(Your instructions): Check each line of the entries for "camera" and report the ones that have it.

[Collected data]
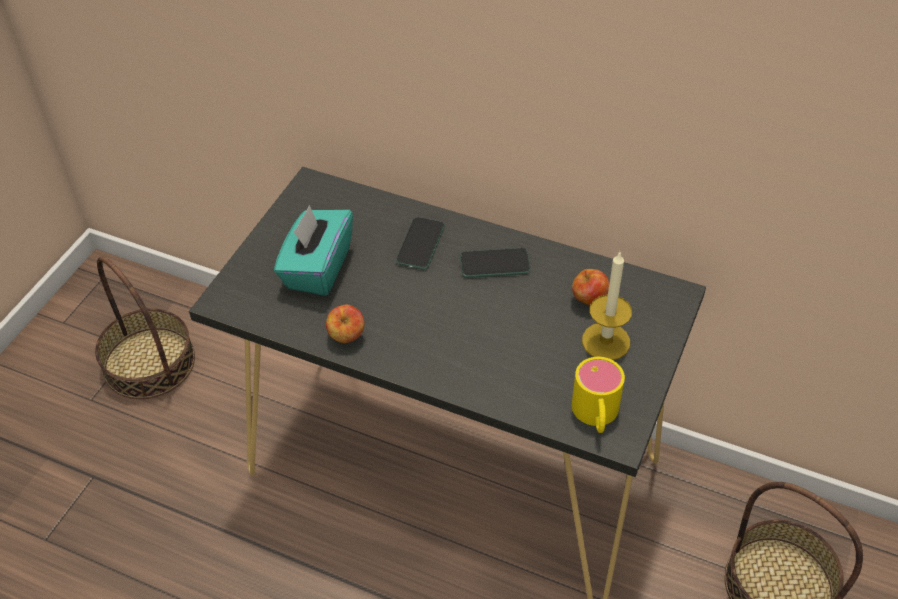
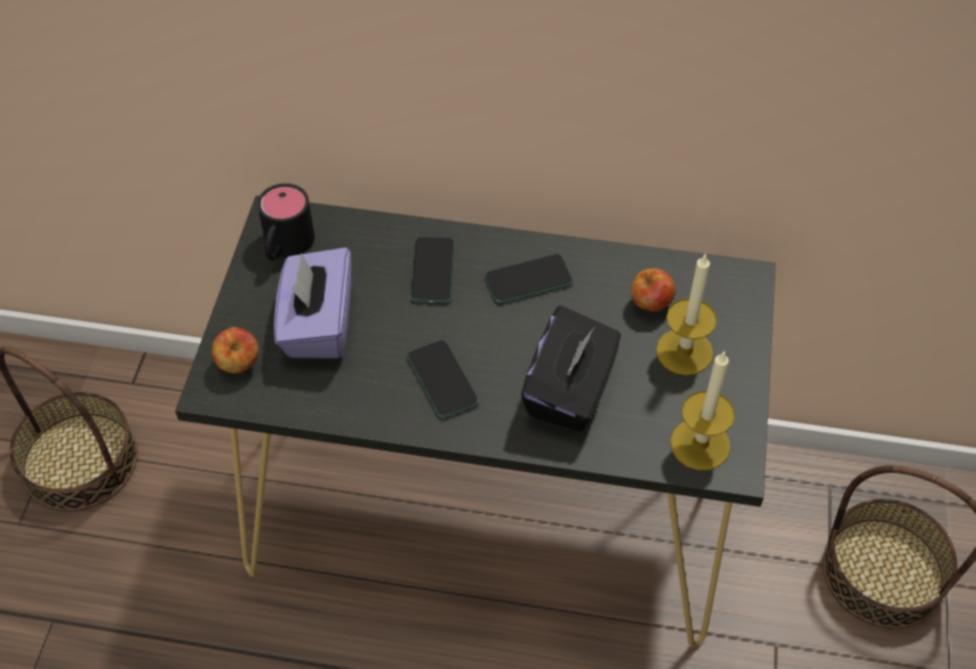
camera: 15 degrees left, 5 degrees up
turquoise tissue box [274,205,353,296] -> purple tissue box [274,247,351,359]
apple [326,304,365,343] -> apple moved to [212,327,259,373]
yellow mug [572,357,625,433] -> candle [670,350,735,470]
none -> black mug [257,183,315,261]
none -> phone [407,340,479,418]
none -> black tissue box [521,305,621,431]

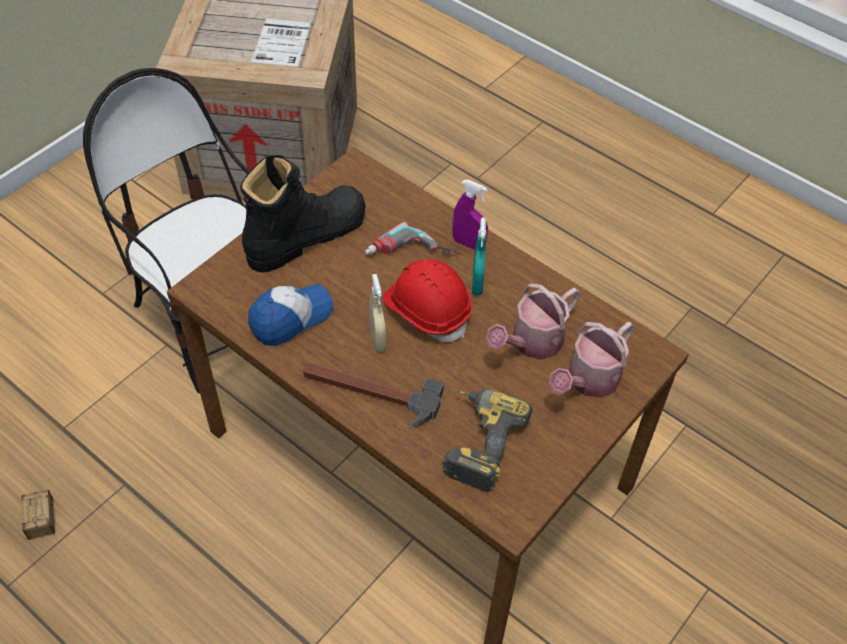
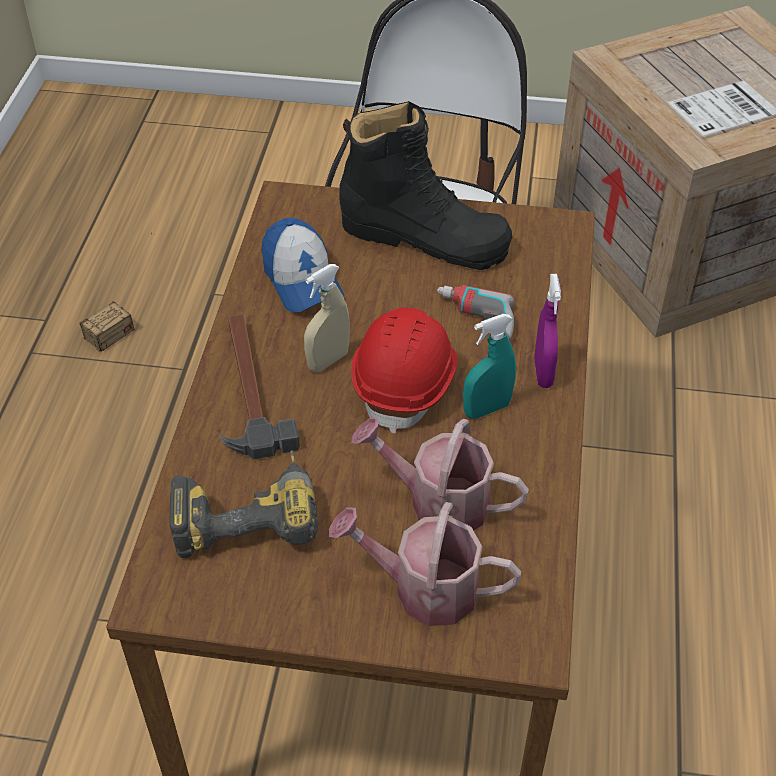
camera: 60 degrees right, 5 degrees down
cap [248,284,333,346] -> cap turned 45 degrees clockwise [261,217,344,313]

(Exercise output):
camera: 15 degrees left, 5 degrees up
camera: 60 degrees right, 5 degrees down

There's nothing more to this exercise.